Darbeler ve Nesiller (2)
Nesillerin ruhu daha kalıcıdır bu bakımdan. Düşüncelerin kendilerini liderlerden ziyade nesillere emanet etmesinin sebebi, olgunlaşmak için daha geniş bir zamana ihtiyaç duyulması kadar, sessizce aktarıma ihtiyaç duymalarıdır. Elbette uygulanabilirlikleri yaşam pratiğini gerektirdiğinden ete kemiğe bürünmeleri de nesiller üzerinden olur. Bu bakımdan, nesillerin sessiz değer aktarımı, darbe gürültüsünün tek panzehri gibi görünmektedir. Darbelerin nesil-sevmezliği, nesillerin darbe-hoşnutsuzluğu ve korkusunun asıl sebebi de budur.
Düşüncenin aksine darbe bir hastalıktır. Düşünce nasıl ansızın ortaya çıkıp birdenbire kaybolma özelliğinden ariyse darbe de bir o kadar ansızın ortaya çıkıp kendiliğinden yok olur. Darbelerin düşünceye tesir etmemesinin sebebi budur. Kazayı asla kabul etmez düşünce, bir tek hastalıktan korkar. Darbeyse bağışıklık sistemine göre vücudu ya hızlıca ya da peyderpey çökertir. En basitiyle bünyenin her hangi bir yerinde hematom oluşturarak rahatsızlık verir, en katmerlisiyle öldürür. Basit travmalar da darbeye dahildir, büyük kazalar da... Her durumda darbenin şiddeti kadar maruz kalanın kuvveti, savunma mekanizması ve bağışıklık sistemi de önemlidir. Hayatı boyunca hastalık yaşamamış vücut da darbeye maruz kalmamış toplum da yoktur. Ancak hastalıklar da darbeler de çağa özgüdür ve çağının araçlarını kullanır. Hastalıklar da darbeler de zarar verir.

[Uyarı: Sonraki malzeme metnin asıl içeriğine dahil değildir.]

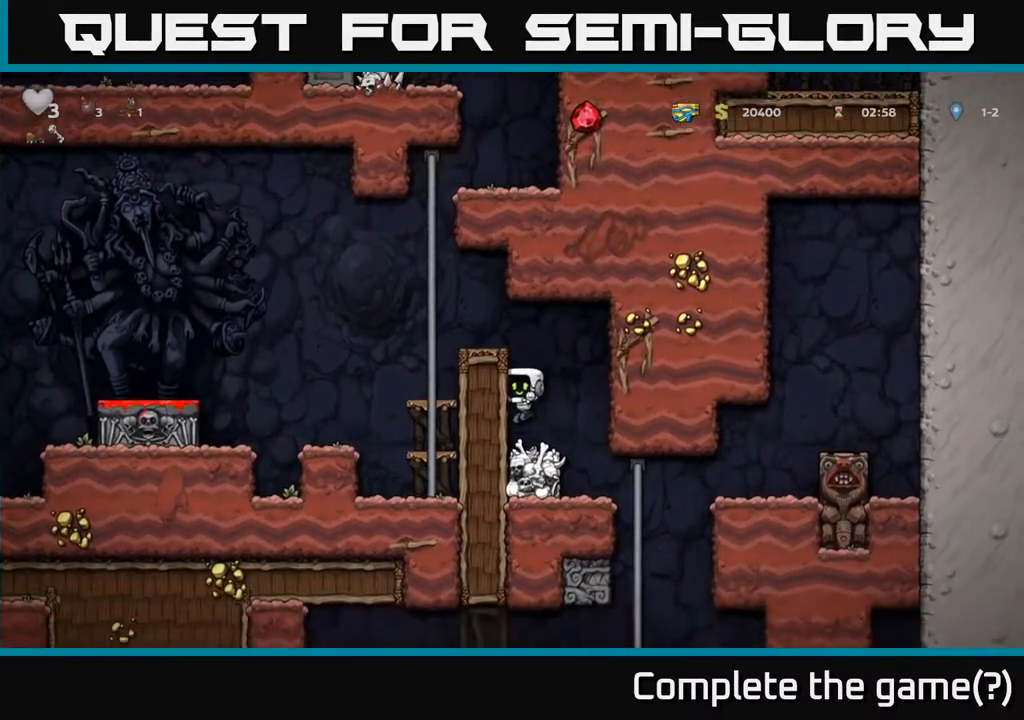
{"buttons": [], "left_stick": "down", "right_stick": "center", "events": [[183, "left_stick", "down"], [250, "A", "down"], [350, "A", "up"]]}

Her ikisinin de amacı önce zayıflatmak, sonra yok etmektir. Hastalık zayıf ve yaşlı bünyeler için, darbeler ise ruhu elinden alınmış nesiller için öldürücüdür. Belki biraz da bu sebeptendir ki aklı başında her siyasal iktidarın birincil amacının nesil yetiştirmek olması gerekir. Sağlıklı bir nesil, sadece inanç ve düşünce aktarımı yapmaz, aynı zamanda siyasal iktidarın da potansiyel düşmanı olan darbelere karşı en dirençli bariyer işlevi görür. Nesli telef olmuş hangi güçlü iktidar ayakta kalabilir ki?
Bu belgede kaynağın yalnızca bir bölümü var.